Within no time of Barack Obama’s election to the presidency, his honeymoon was met with a backlash of epic proportions, an uprising against “Big Government” of which the newly created Tea Party was an emblem.  Many of Obama’s left-leaning supporters, both in Washington as well as in the media, identified this phenomenon as a “racist” reaction to the election of our “first black president.”

Those on the right, forever ready to prove their color-blindness, insist that Obama’s color or race hasn’t anything to do with their frustrations; rather, it is his determination to grow the government well beyond anything that it has ever been—and even further beyond anything that it was originally intended to be—that is the source of their angst.  In a word, it is Obama’s “socialism” that unleashed the beast typified by the Tea Party movement.  Had he been any other color and still been a socialist, his conduct would have been greeted by exactly the same response.

So, does Obama’s race factor into the grassroots rebellion that his election invited?

It may interest readers of this column to discover that I find the left’s account of events to contain some truth.  Of course, the idea that the overwhelming majority of whites that constitute the Tea Party and “conservative” movements, to say nothing of the Republican Party, are driven by an irrational and malevolent pathology called “racism” is absurd.  However, that Obama’s race informs, to some extent, the great awakening that appears to have transpired over the last couple of years is a proposition that isn’t so easy to circumvent.

The aggressiveness with which Obama and his Democrats pursued his socialist agenda isn’t itself what gave rise to the resistance with which it has been met.  I have no doubts that had John McCain or some other Republican been president, and had this Republican moved just as speedily and ambitiously as Obama in advancing the same exact program as the latter, the town hall meetings, massive Tea Party demonstrations, and the like would never have occurred.  Moreover, while there would have been some measure of outrage, I suspect that even had any other Democrat been president and moved with the swiftness that Obama moved, chances are that this outrage would not have been as intense as that which Obama faces.

Conservative students of modernity have long noted the sense of “alienation” experienced by citizens of the modern state.  The modern state—what is commonly (but not always correctly) called “the nation-state”—is unprecedented for its largeness of size and scope.  Thus, the national governments of such entities, of necessity, are far removed from the everyday lives of the citizens over which they preside.  Due to this, citizens tend to feel as if their government is something over and above them.  That is, they feel alienated from it.

Much to the chagrin of many a leftist, from its inception to the present day, the vast majority of America’s citizens have been white.  The segment of the population with ancestral roots in Europe has diminished some in recent decades, it is true, but the country remains predominantly white.  Given this fact, for as racially enlightened as 21st whites undoubtedly are relative to other peoples around the world and throughout history, this tacit sense on the part of Tea Partiers and scores of others that their federal government is among them, not of them, intensified with the election of our 44th president. 

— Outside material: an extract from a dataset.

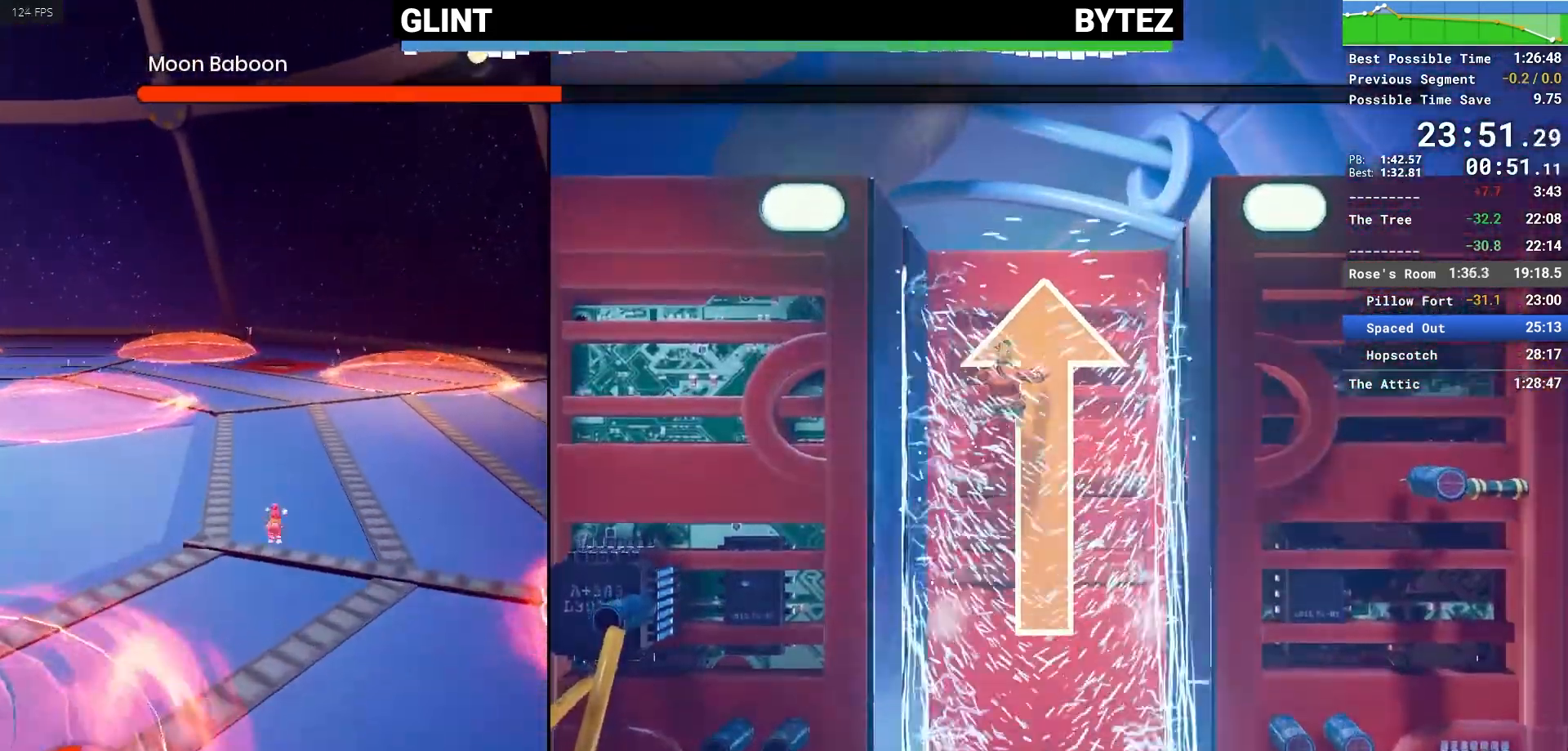
{"keys": ["shift", "w"], "mouse": [], "events": [[83, "mouse_right", "up"], [83, "shift", "down"]]}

However, as Obama’s opponents have repeatedly insisted, the color of his skin alone isn’t relevant to their feelings toward him and their government. After all, contrary to popular opinion, no one, white, black, or other, ever sees just color.  Race is never thought of as a just a matter of biology.  In every person’s mind, race encompasses certain cultural, and even ideological, characteristics.  Blacks more so than anyone recognize this, a fact that explains such otherwise puzzling phenomena as their description of Bill Clinton as “the first black president” and the insistence of left-leaning blacks that their more conservative minded brethren aren’t really black. 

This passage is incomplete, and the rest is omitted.